Extract each line in the records below that contains the string "sketchPlane". Matching is case-sensitive.

DATASET CONTENT:
★ ★ ★
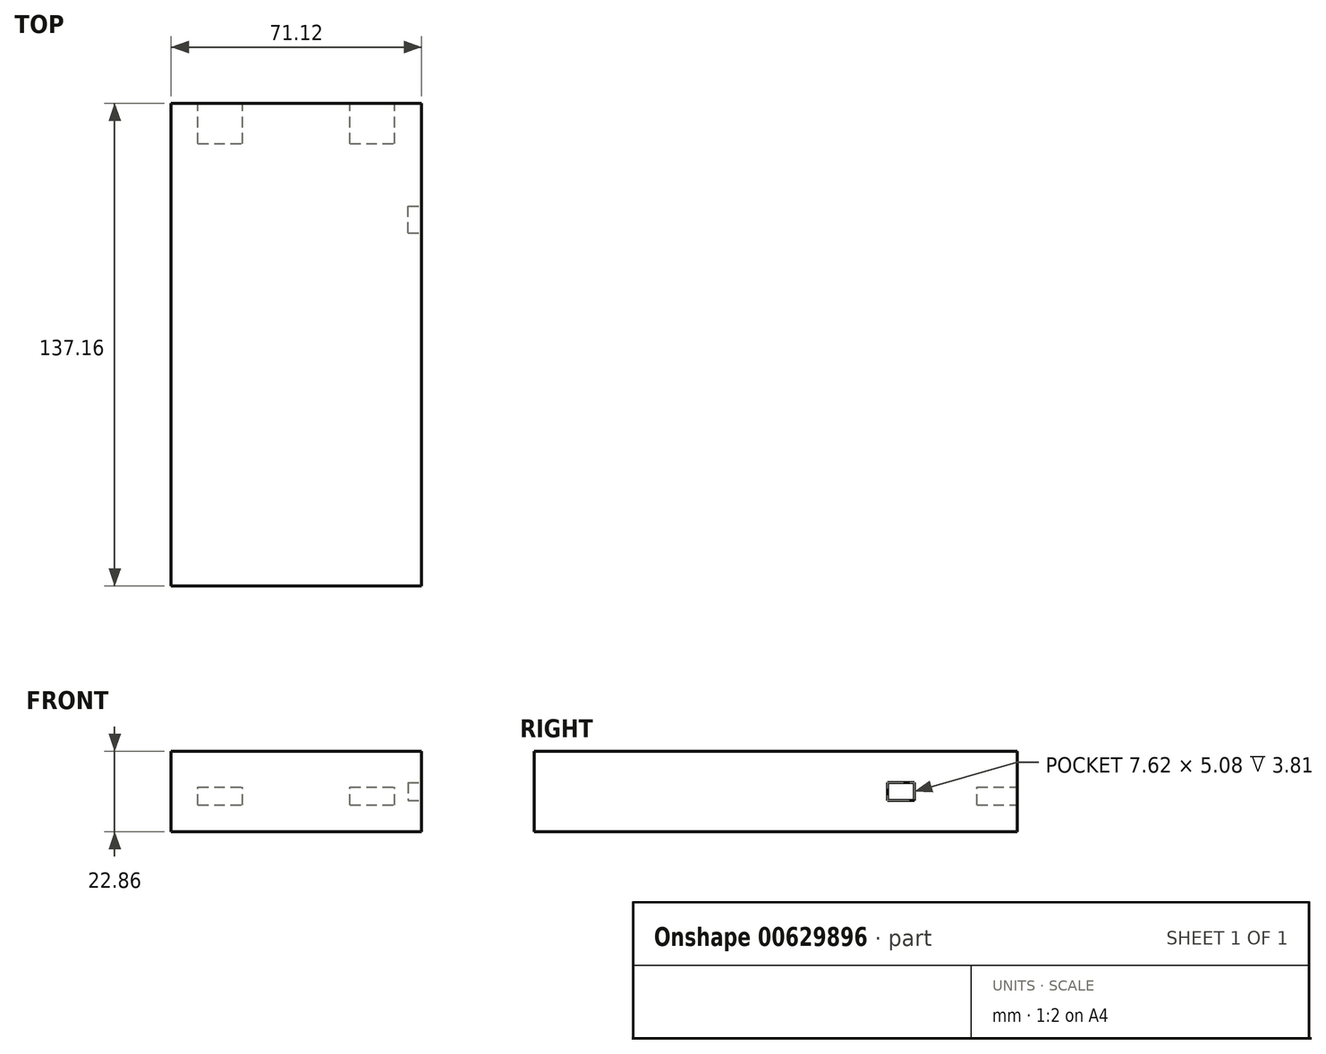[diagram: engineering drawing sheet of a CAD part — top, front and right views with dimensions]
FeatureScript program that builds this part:
annotation { "Feature Type Name" : "Feature", "Feature Type Description" : "" }
export const myFeature = defineFeature(function(context is Context, id is Id, definition is map)
    precondition{}
    {
        {
            var Q0;
            Q0=qCreatedBy(makeId("Top.planeOp"),FACE);
            var sketch = newSketch(context, id + "F0", { "sketchPlane" : qUnion([Q0])});
            skLineSegment(sketch, "E0.bottom", {"start": v(-51.34, 68.44) * mm, "end": v(19.78, 68.44) * mm});
            skLineSegment(sketch, "E0.top", {"start": v(-51.34, -68.72) * mm, "end": v(19.78, -68.72) * mm});
            skLineSegment(sketch, "E0.left", {"start": v(-51.34, 68.44) * mm, "end": v(-51.34, -68.72) * mm});
            skLineSegment(sketch, "E0.right", {"start": v(19.78, 68.44) * mm, "end": v(19.78, -68.72) * mm});
            skSolve(sketch);
        }
        {
            var Q0;
            Q0=makeQuery(id+"F0.imprint","IMPRINT",FACE,{"disambiguationData":[TD([[makeQuery(id+"F0.imprint","IMPRINT",EDGE,{"derivedFrom":sQuery(id+"F0.wireOp",EDGE,"E0.bottom")}),-1.0]])]});
            extrude(context, id + "F1", {"entities" : qUnion([Q0]), "depth" : 22.86 * mm, "offsetDistance" : 25.4 * mm});
        }
        {
            var Q0;
            Q0=makeQuery(id+"F1.opExtrude","SWEPT_FACE",FACE,{"disambiguationData":[OSD([sQuery(id+"F0.wireOp",EDGE,"E0.bottom")])]});
            var sketch = newSketch(context, id + "F2", { "sketchPlane" : qUnion([Q0])});
            skLineSegment(sketch, "E1.bottom", {"start": v(43.72, 7.62) * mm, "end": v(31.02, 7.62) * mm});
            skLineSegment(sketch, "E1.top", {"start": v(43.72, 12.7) * mm, "end": v(31.02, 12.7) * mm});
            skLineSegment(sketch, "E1.left", {"start": v(43.72, 7.62) * mm, "end": v(43.72, 12.7) * mm});
            skLineSegment(sketch, "E1.right", {"start": v(31.02, 7.62) * mm, "end": v(31.02, 12.7) * mm});
            skLineSegment(sketch, "E2.bottom", {"start": v(0.54, 7.62) * mm, "end": v(-12.16, 7.62) * mm});
            skLineSegment(sketch, "E2.top", {"start": v(0.54, 12.7) * mm, "end": v(-12.16, 12.7) * mm});
            skLineSegment(sketch, "E2.left", {"start": v(0.54, 7.62) * mm, "end": v(0.54, 12.7) * mm});
            skLineSegment(sketch, "E2.right", {"start": v(-12.16, 7.62) * mm, "end": v(-12.16, 12.7) * mm});
            skSolve(sketch);
        }
        {
            var Q0;
            Q0=makeQuery(id+"F2.imprint","IMPRINT",FACE,{"disambiguationData":[TD([[makeQuery(id+"F2.imprint","IMPRINT",EDGE,{"derivedFrom":sQuery(id+"F2.wireOp",EDGE,"E2.bottom")}),-1.0]])]});
            var Q1;
            Q1=makeQuery(id+"F2.imprint","IMPRINT",FACE,{"disambiguationData":[TD([[makeQuery(id+"F2.imprint","IMPRINT",EDGE,{"derivedFrom":sQuery(id+"F2.wireOp",EDGE,"E1.bottom")}),-1.0]])]});
            extrude(context, id + "F3", {"entities" : qUnion([Q0, Q1]), "operationType" : NewBodyOperationType.REMOVE, "oppositeDirection" : true, "depth" : 11.43 * mm, "offsetDistance" : 25.4 * mm});
        }
        {
            var Q0;
            Q0=makeQuery(id+"F1.opExtrude","SWEPT_FACE",FACE,{"disambiguationData":[OSD([sQuery(id+"F0.wireOp",EDGE,"E0.right")])]});
            var sketch = newSketch(context, id + "F4", { "sketchPlane" : qUnion([Q0])});
            skLineSegment(sketch, "E3.bottom", {"start": v(31.6, 13.97) * mm, "end": v(39.23, 13.97) * mm});
            skLineSegment(sketch, "E3.top", {"start": v(31.6, 8.9) * mm, "end": v(39.23, 8.9) * mm});
            skLineSegment(sketch, "E3.left", {"start": v(31.6, 13.97) * mm, "end": v(31.6, 8.9) * mm});
            skLineSegment(sketch, "E3.right", {"start": v(39.23, 13.97) * mm, "end": v(39.23, 8.9) * mm});
            skSolve(sketch);
        }
        {
            var Q0;
            Q0=makeQuery(id+"F4.imprint","IMPRINT",FACE,{"disambiguationData":[TD([[makeQuery(id+"F4.imprint","IMPRINT",EDGE,{"derivedFrom":sQuery(id+"F4.wireOp",EDGE,"E3.bottom")}),-1.0]])]});
            extrude(context, id + "F5", {"entities" : qUnion([Q0]), "operationType" : NewBodyOperationType.REMOVE, "oppositeDirection" : true, "depth" : 3.8 * mm, "offsetDistance" : 25.4 * mm});
        }
    });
★ ★ ★
COMPLETE ANSWER:
            var sketch = newSketch(context, id + "F0", { "sketchPlane" : qUnion([Q0])});
            var sketch = newSketch(context, id + "F2", { "sketchPlane" : qUnion([Q0])});
            var sketch = newSketch(context, id + "F4", { "sketchPlane" : qUnion([Q0])});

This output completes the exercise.